Political Lands and Foods; Indigenous Communities in Brazil as Land Defenders

Bananas, sugar cane, palm oil, soy– theses are just some of the foods tied to the deracination of indigenous communities from their ancestral lands. Land rights for indigenous peoples in Latin America have always been contentious as territories have been appropriated for use of farming, natural resource and extractive industries, and other uses not originally intended by their original populations. While companies like the United Fruit Company quickly and other multinational agricultural companies took over in places like Guatemala, Honduras and Costa Rica, agricultural development projects in Brazil’s Cerrado and Amazon ecoregions have quickly displaced indigenous populations in Brazil, leaving an estimated 13.8 percent of land as formally designated for these communities, according to the International Work Group for Indigenous Affairs, and 31% as agricultural land (USAID).   

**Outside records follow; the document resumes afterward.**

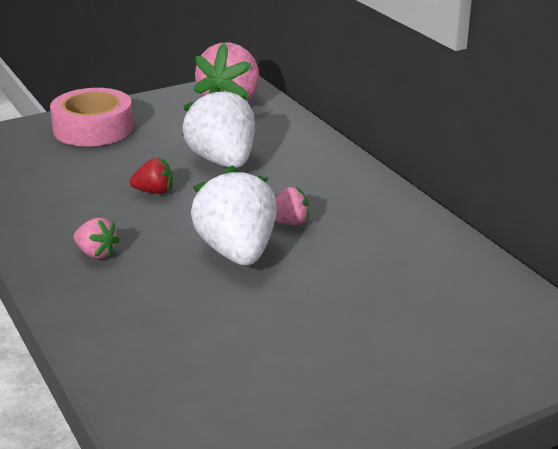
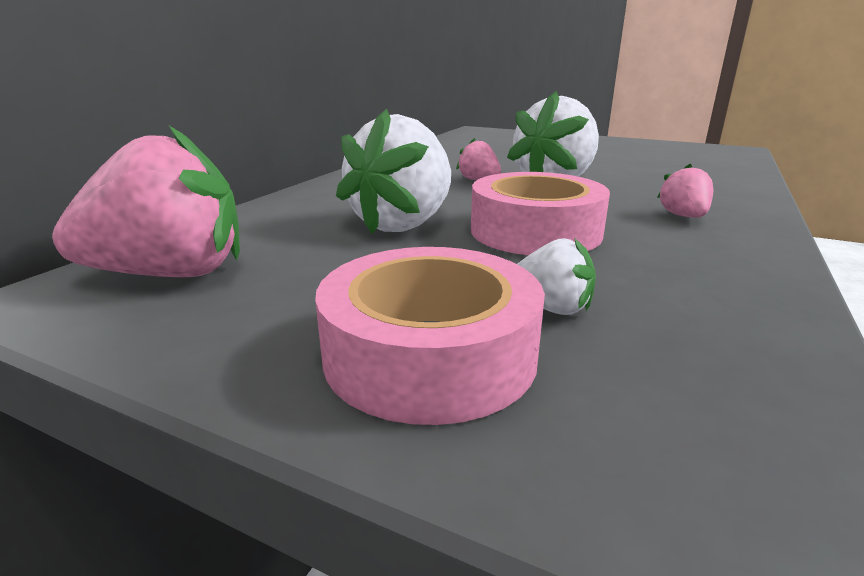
camera: 125 degrees left, 5 degrees down
(82, 157) = (550, 308): none -> white strawberry
(154, 191) = (535, 231): red strawberry -> pink tape

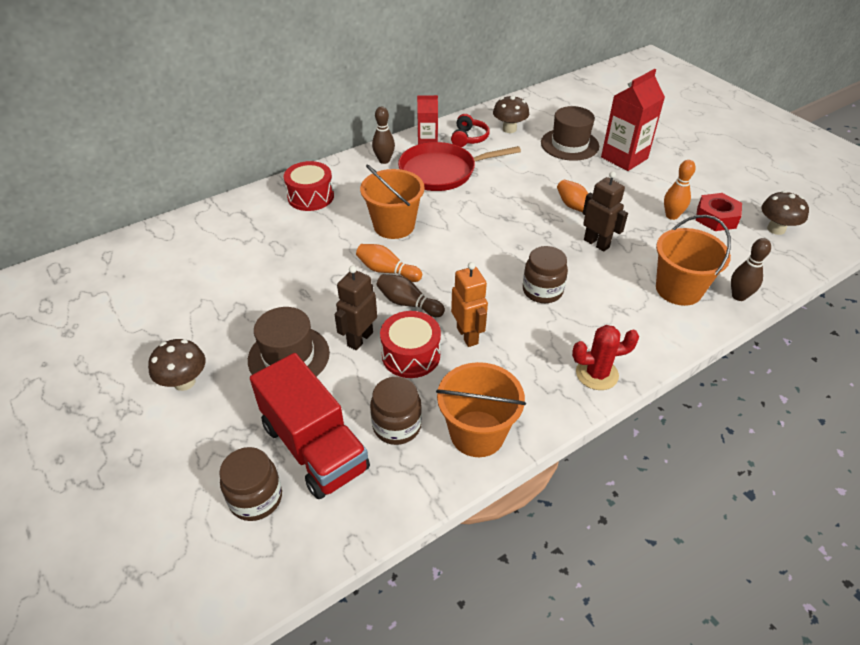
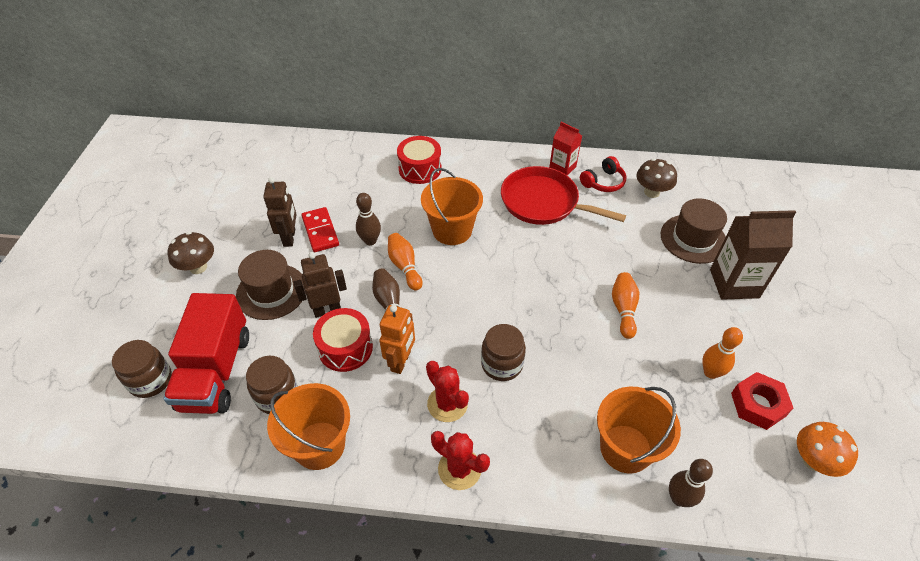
camera: 40 degrees right, 5 degrees up
(276, 287) = (320, 231): none -> red domino
(384, 160) = (508, 166): brown bowling pin -> brown bowling pin (370, 241)
(537, 340) = (447, 404): none -> red cactus
(596, 243) = (601, 352): brown robot -> brown robot (290, 237)
(624, 158) = (734, 283): red carton -> brown carton
(776, 229) = (813, 460): brown mushroom -> orange mushroom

Image by the Rights and Resources Initiative: depicting the RRI’s Forest Tenure Database four land tenure categories. (click here to see enlarged image)

For me, this research makes clear the nexus between land rights and access for indigenous communities, and mismanaged foreign investment which has disrupted local livelihoods and economies. To think systemically about land rights is to understand the ways that vulnerable communities are negatively affected by land grabs (particularly by governments to address food insecurity), or indirectly through foreign direct investment (FDI). 

Land rights are directly tied to our course ideas of transparency, food justice, and sustainability. Through networks like the Rights and Resources Initiative, organizations, governments, and others are vying to increase transparency with access to land globally. Food justice is inherently tied to transparent access to land: when we don’t know where our food is coming from, it’s difficult to identify who’s rights are violated at different stages of cultivation, harvest, processing, and transportation of these foods. Many rights are violated in the simple acquisition of land before it is even developed for agriculture. 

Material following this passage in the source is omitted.